Records:

● ● ●

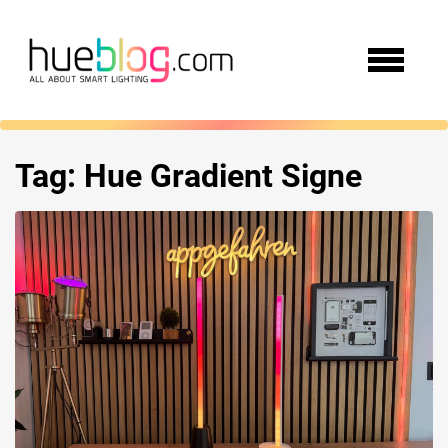
Tag:
Hue Gradient Signe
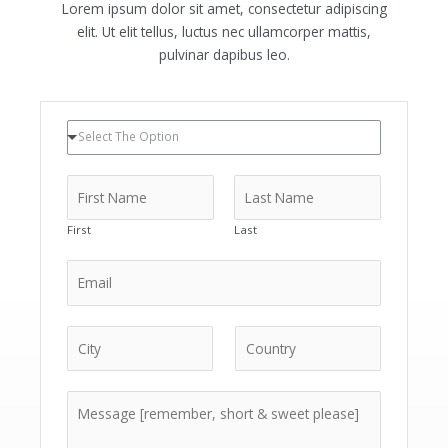
Lorem ipsum dolor sit amet, consectetur adipiscing
elit. Ut elit tellus, luctus nec ullamcorper mattis,
pulvinar dapibus leo.
Select The Option
First
Last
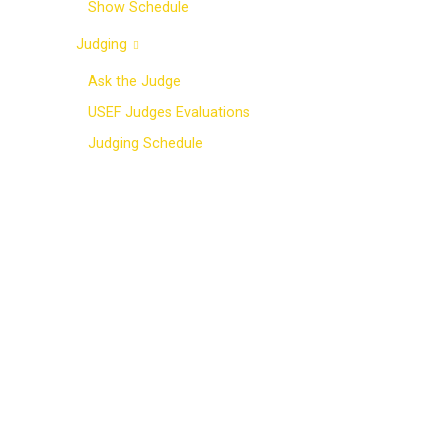
Show Schedule
Judging
Ask the Judge
USEF Judges Evaluations
Judging Schedule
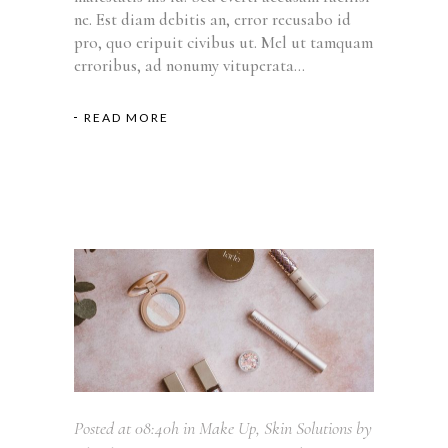
ne. Est diam debitis an, error recusabo id
pro, quo eripuit civibus ut. Mel ut tamquam
erroribus, ad nonumy vituperata...
READ MORE
Posted at 08:40h
in
Make Up
,
Skin Solutions
by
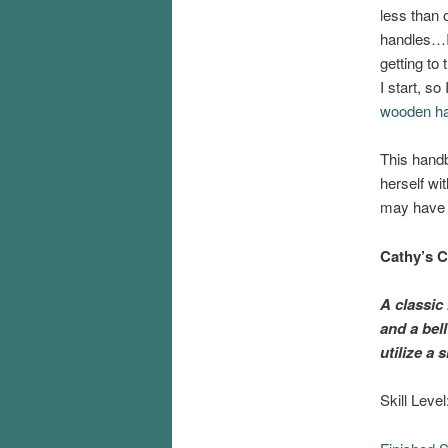
less than 
handles…I 
getting to
I start, so
wooden han
This handb
herself wi
may have c
Cathy’s
C
A classic 
and a bel
utilize a
Skill Leve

● ● ●

Task directions: Please copy out, character for character, the text read from every one of the records above, leaving the pictures out.

Finished exercise:
Tag:
Hue Gradient Signe
Lorem ipsum dolor sit amet, consectetur adipiscing
elit. Ut elit tellus, luctus nec ullamcorper mattis,
pulvinar dapibus leo.
Select The Option
First
Last
Show Schedule
Judging
Ask the Judge
USEF Judges Evaluations
Judging Schedule
ne. Est diam debitis an, error recusabo id
pro, quo eripuit civibus ut. Mel ut tamquam
erroribus, ad nonumy vituperata...
READ MORE
Posted at 08:40h
in
Make Up
,
Skin Solutions
by
less than 
handles…I 
getting to
I start, so
wooden han
This handb
herself wi
may have c
Cathy’s
C
A classic 
and a bel
utilize a
Skill Leve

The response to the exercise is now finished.